Most of us are pretty comfortable with the U.S. banking system.
We learned about it in middle school or junior high Home Ec.
How to write a check, track deposits and withdrawals. And over the years, we’ve become pretty comfortable with cash machines and online banking.

But for many Latino immigrant families, the system remains a mystery.
So a program in Omaha, Neb. is teaching students to teach Home Ec to their parents. From Nebraska Public Radio, Avishay Artsy reports.

AVISHAY ARTSY: It’s a Thursday evening. Parents mull around the lobby of RM Marrs Magnet Center, a middle school in south Omaha. It’s an area that’s predominantly Latino. And the students have invited their parents so they can teach them how to be better financial managers.

ERIN RUIS: Hello.

PARENT: What is this?

OK, this is a brochure that tells you what’s going on tonight. . .
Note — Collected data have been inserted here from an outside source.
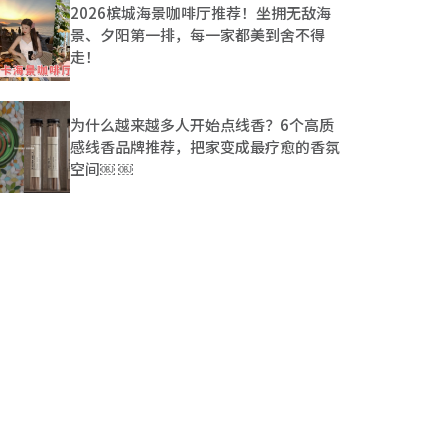
2026槟城海景咖啡厅推荐！坐拥无敌海
景、夕阳第一排，每一家都美到舍不得
走！
为什么越来越多人开始点线香？6个高质
感线香品牌推荐，把家变成最疗愈的香氛
空间￼ ￼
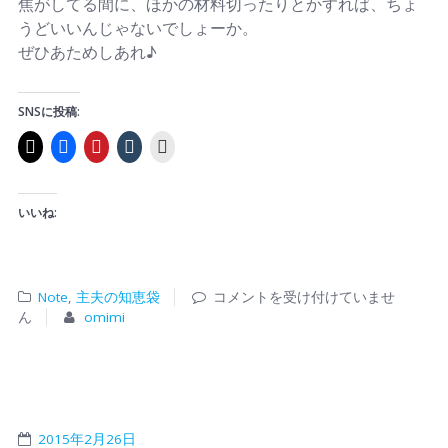
焦がしてる間に、ほかの材料切ったりとかすれば、ちょ
うどいいんじゃないでしょーか。
ぜひあためしあれ♪
SNSに投稿:
いいね:
Note
,
主夫の知恵袋
コメントを受け付けていませ
ん
omimi
2015年2月26日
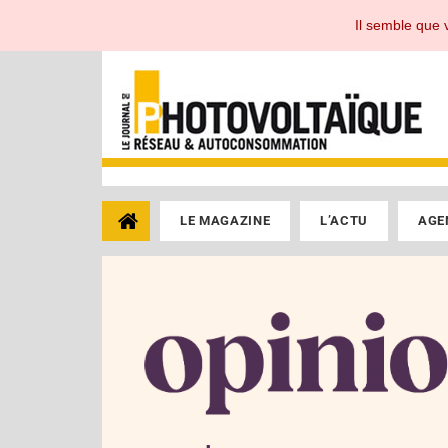
Le Journal du Photovoltaïque, toute l'actualité de l'énergie photovoltaïque pour 
Il semble que v
LE MAGAZINE
L’ACTU
AGE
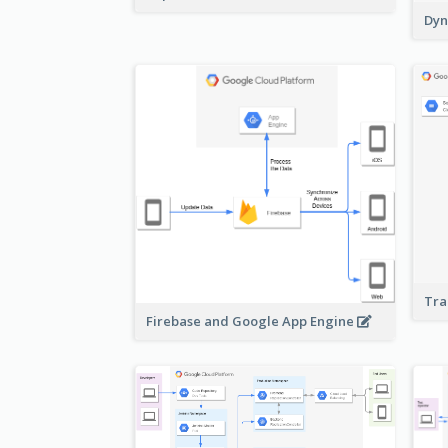
Dyn
Tra
Firebase and Google App Engine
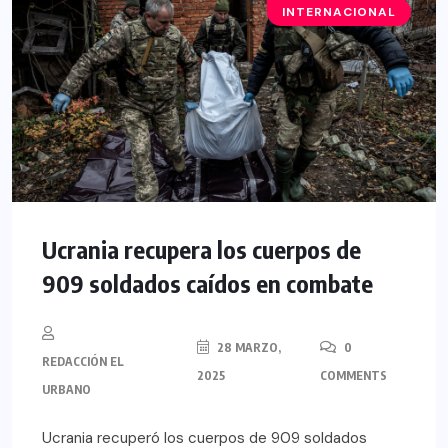
INTERNACIONAL
Ucrania recupera los cuerpos de
909 soldados caídos en combate
28 MARZO,
0
REDACCIÓN EL
2025
COMMENTS
URBANO
Ucrania recuperó los cuerpos de 909 soldados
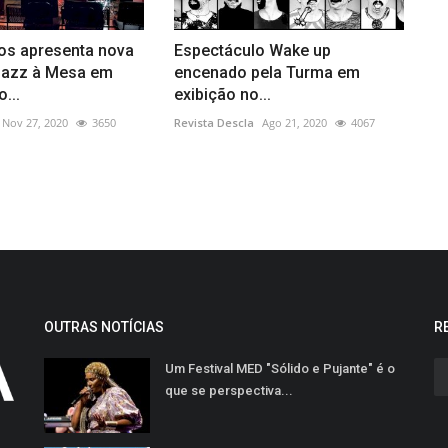
os apresenta nova
Espectáculo Wake up
 Jazz à Mesa em
encenado pela Turma em
...
exibição no...
Nov 27, 2020
3650
Revista Descla
Ago 21, 2020
4067
OUTRAS NOTÍCIAS
R
Um Festival MED "Sólido e Pujante" é o
que se perspectiva...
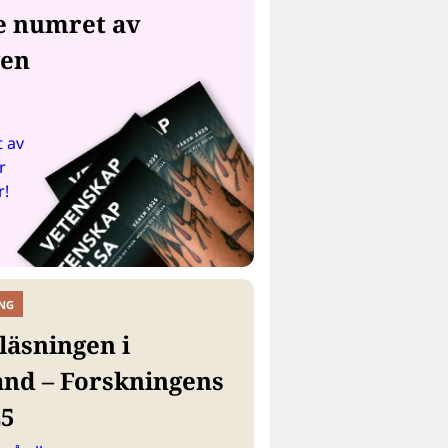
e numret av
gen
 av
r
r!
NG
läsningen i
and – Forskningens
25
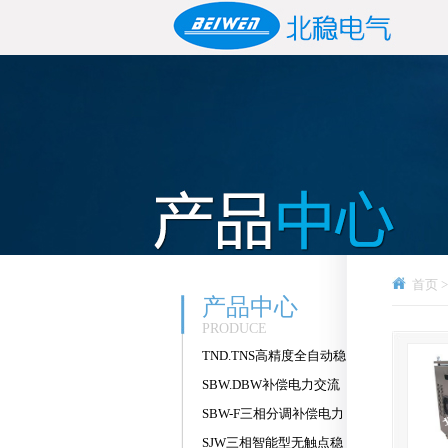
首页
产品中心
PRODUCE
TND.TNS高精度全自动稳
压器
SBW.DBW补偿电力交流
稳压器
SBW-F三相分调补偿电力
稳压器
SJW三相智能型无触点稳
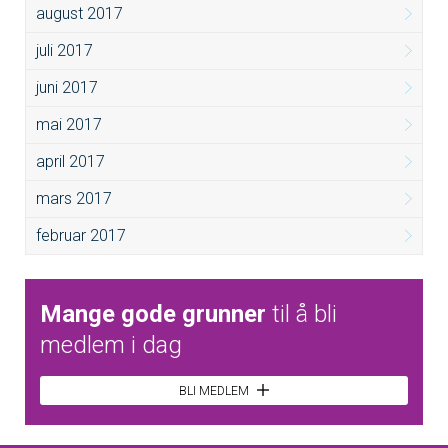
august 2017
juli 2017
juni 2017
mai 2017
april 2017
mars 2017
februar 2017
Mange gode grunner
til å bli
medlem i dag
BLI MEDLEM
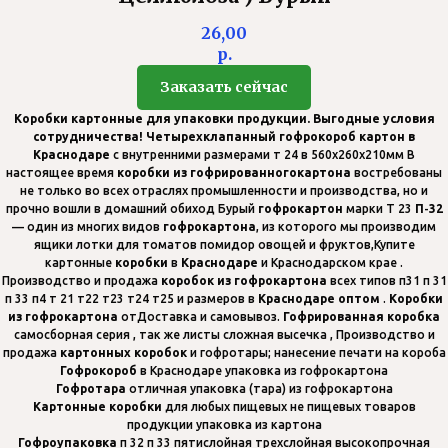
26,00
р.
Заказать сейчас
Коробки
картонные
для упаковки продукции. Выгодные условия
сотрудничества! Четырехклапанный
гофрокороб картон в
Краснодаре
с внутренними размерами т 24 в 560х260х210мм В
настоящее время
коробки
из
гофрированного
картона
востребованы
не только во всех отраслях промышленности и производства, но и
прочно вошли в домашний обиход Бурый
гофрокартон
марки Т 23
П
-
32
— один из многих видов
гофрокартона
, из которого мы производим
ящики лотки для томатов помидор овощей и фруктов,Купите
картонные
коробки
в
Краснодаре
и Краснодарском крае .
Производство и продажа
коробок
из
гофрокартона
всех типов п31 п 31
п 33 п4 т 21 т22 т23 т24 т25 и размеров в
Краснодаре оптом
.
Коробки
из
гофрокартона
от
Доставка и самовывоз.
Гофрированная
коробка
самосборная серия , так же листы сложная высечка , Производство и
продажа
картонных
коробок
и гофротары; нанесение печати на короба
Гофрокороб
в Краснодаре упаковка из гофрокартона
Гофротара
отличная упаковка (тара) из гофрокартона
Картонные коробки
для любых пищевых не пищевых товаров
продукции упаковка из картона
Гофроупаковка
п 32 п 33 пятислойная трехслойная высокопрочная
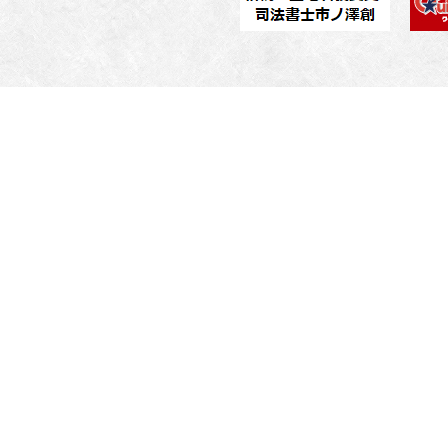
プライバシーポリシー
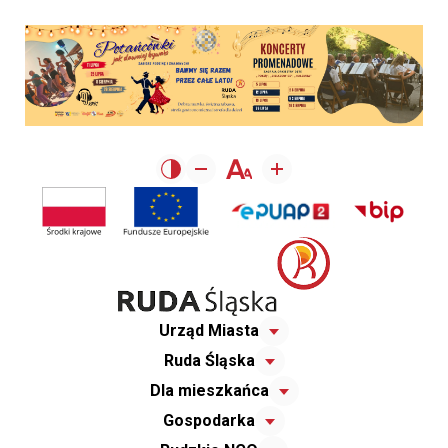
Urząd Miasta
Ruda Śląska
Dla mieszkańca
Gospodarka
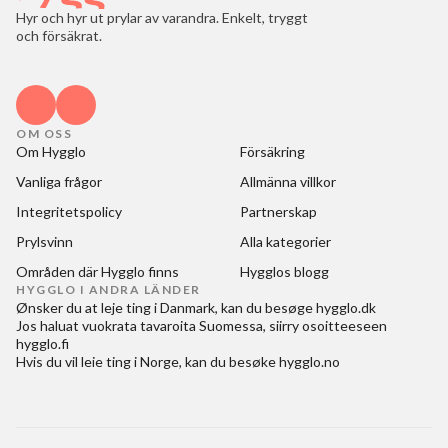
Hyr och hyr ut prylar av varandra. Enkelt, tryggt
och försäkrat.
OM OSS
Om Hygglo
Försäkring
Vanliga frågor
Allmänna villkor
Integritetspolicy
Partnerskap
Prylsvinn
Alla kategorier
Områden där Hygglo finns
Hygglos blogg
HYGGLO I ANDRA LÄNDER
Ønsker du at
leje ting i Danmark
, kan du besøge
hygglo.dk
Jos haluat
vuokrata tavaroita Suomessa
, siirry osoitteeseen
hygglo.fi
Hvis du vil
leie ting i Norge
, kan du besøke
hygglo.no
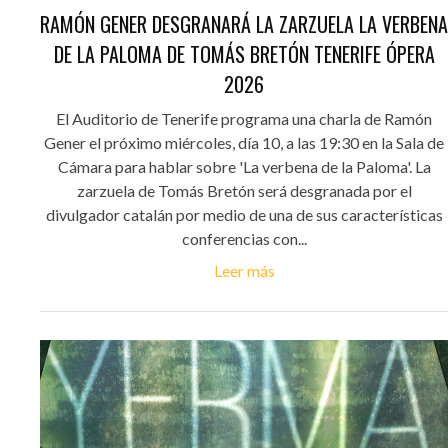
RAMÓN GENER DESGRANARÁ LA ZARZUELA LA VERBENA
DE LA PALOMA DE TOMÁS BRETÓN TENERIFE ÓPERA
2026
El Auditorio de Tenerife programa una charla de Ramón
Gener el próximo miércoles, día 10, a las 19:30 en la Sala de
Cámara para hablar sobre 'La verbena de la Paloma'. La
zarzuela de Tomás Bretón será desgranada por el
divulgador catalán por medio de una de sus características
conferencias con...
Leer más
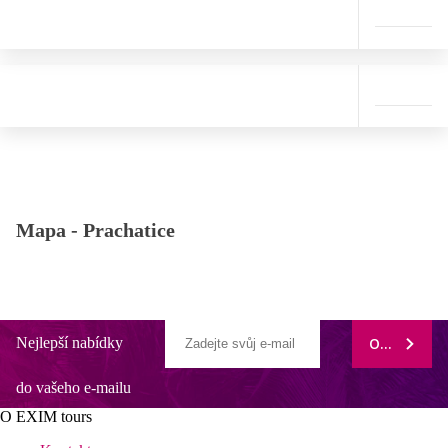
Mapa -
Prachatice
Nejlepší nabídky
ODEBÍRAT
do vašeho e-mailu
O EXIM tours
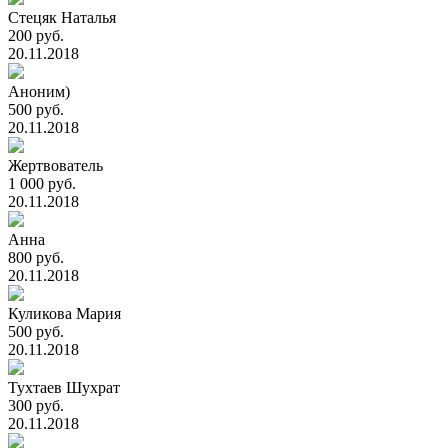
Стецяк Наталья
200 руб.
20.11.2018
Аноним)
500 руб.
20.11.2018
Жертвователь
1 000 руб.
20.11.2018
Анна
800 руб.
20.11.2018
Куликова Мария
500 руб.
20.11.2018
Тухтаев Шухрат
300 руб.
20.11.2018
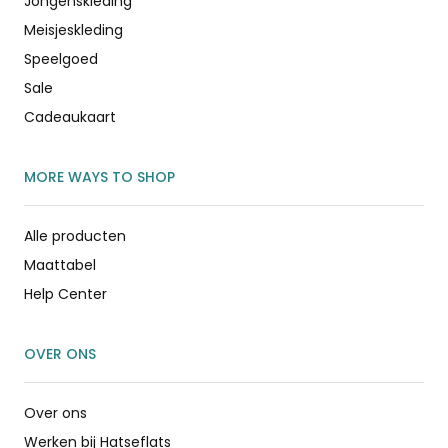
Jongenskleding
Meisjeskleding
Speelgoed
Sale
Cadeaukaart
MORE WAYS TO SHOP
Alle producten
Maattabel
Help Center
OVER ONS
Over ons
Werken bij Hatseflats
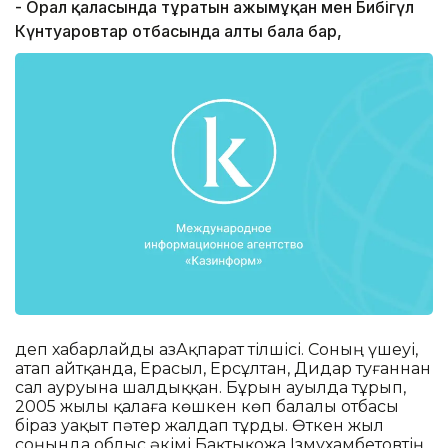
- Орал қаласында тұратын Қажымұқан мен Бибігүл
Күнтуаровтар отбасында алты бала бар,
деп хабарлайды ҚазАқпарат тілшісі. Соның үшеуі,
атап айтқанда, Ерасыл, Ерсұлтан, Дидар туғаннан
сал ауруына шалдыққан. Бұрын ауылда тұрып,
2005 жылы қалаға көшкен көп балалы отбасы
біраз уақыт пәтер жалдап тұрды. Өткен жыл
соңында облыс әкімі Бақтықожа Ізмұхамбетовтің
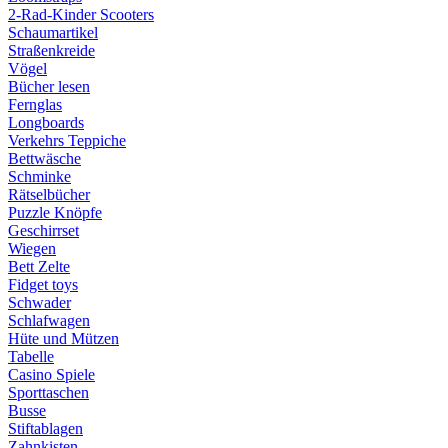
2-Rad-Kinder Scooters
Schaumartikel
Straßenkreide
Vögel
Bücher lesen
Fernglas
Longboards
Verkehrs Teppiche
Bettwäsche
Schminke
Rätselbücher
Puzzle Knöpfe
Geschirrset
Wiegen
Bett Zelte
Fidget toys
Schwader
Schlafwagen
Hüte und Mützen
Tabelle
Casino Spiele
Sporttaschen
Busse
Stiftablagen
Zahnkisten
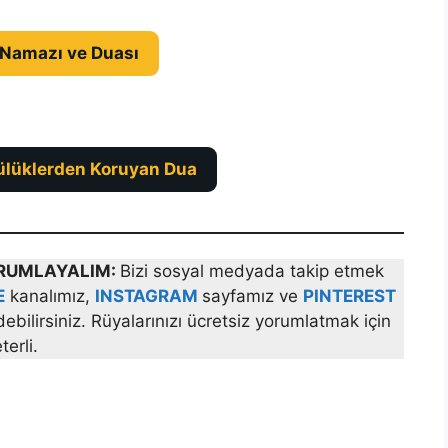
 Namazı ve Duası
ülüklerden Koruyan Dua
YORUMLAYALIM:
Bizi sosyal medyada takip etmek
E
kanalımız,
INSTAGRAM
sayfamız ve
PINTEREST
bilirsiniz. Rüyalarınızı ücretsiz yorumlatmak için
erli.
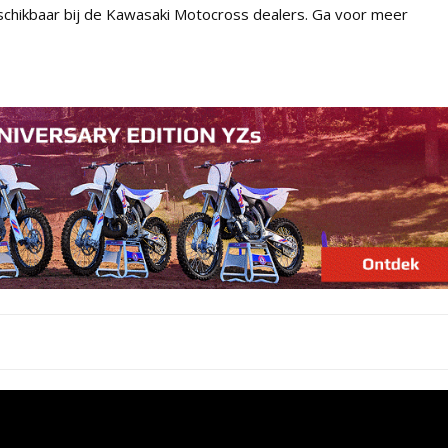
schikbaar bij de Kawasaki Motocross dealers. Ga voor meer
Erin Ruis, an economics teacher at RM Marrs, greets parents with a list of workshops on topics like budgeting, taxes and online banking.

RUIS: These are seventh and eighth-grade students are putting on these presentations tonight. We’re the only junior academy of finance in the nation. And we’re really excited about this, because our kids are learning about things that students in other junior highs aren’t exposed to.

AARON ALVAREZ: We will show you how to be more comfortable with using an online banking account. Si ustedes qui . . .

Twelve-year-old Aaron Alvarez helps lead one of the workshops. His mother, Nora Chavez, says she’s glad her son has learned about managing money, and can tell her how.

NORA CHAVEZ: Because we didn’t know about the banking online, about the things like credit cards, interest. And we just were, you know, borrowing money and doing things that we made a lot of mistakes by. Didn’t paying attention at the interest and things like that.

Chavez says now, her son won’t make the same mistakes she did.

A third of U.S.-born Hispanic residents and over half of all Mexican immigrants lack bank accounts, according to the 2000 Census. Latinos also have lower homeownership rates and less access to brokerage services.

Sasha Chavez teaches social studies at the school:

SASHA CHAVEZ: The Latino community is a great sleeping giant, it’s been said time and time again. And the buying power is there, but I just sometimes wonder if there’s enough knowledge about how to spend wisely and how people can make more of their money.

U.S. Hispanic purchasing power has surged to nearly $700 billion, and could reach a trillion dollars by 2010. Chavez says these students can help their parents take the lead in the global marketplace, but not until they learn who to trust with their money.

CARLOS MOSCOSO: There’s stores like Sol’s Jewelry and Loan, EZ Money and Pay Day Express. And there’s a map right here, EZ Money taking cash in south Omaha.

Carlos Moscoso projects a map onto the wall of what he calls local predatory lenders that charge as much as 28 percent monthly interest rates. This 12-year-old’s parents, Santiago Garcia and Dora Moscoso, say the language barrier keeps many Latinos from going to banks.

SANTIAGO GARCIA: Latinos, we need more . . .

DORA MOSCOSO: . . . information.

GARCIA: Information.

MOSCOSO: And in Spanish.

GARCIA: Yeah, and in Spanish.

While about two-thirds of the students at RM Marrs are Latino, school principal Pam Cohn says how to handle things like credit-card offers and opening a bank account is information that all kids need to know.

In Omaha, Neb., I’m Avishay Artsy for Marketplace Money.

TESS VIGELAND: And this is Marketplace Money from American Public Media.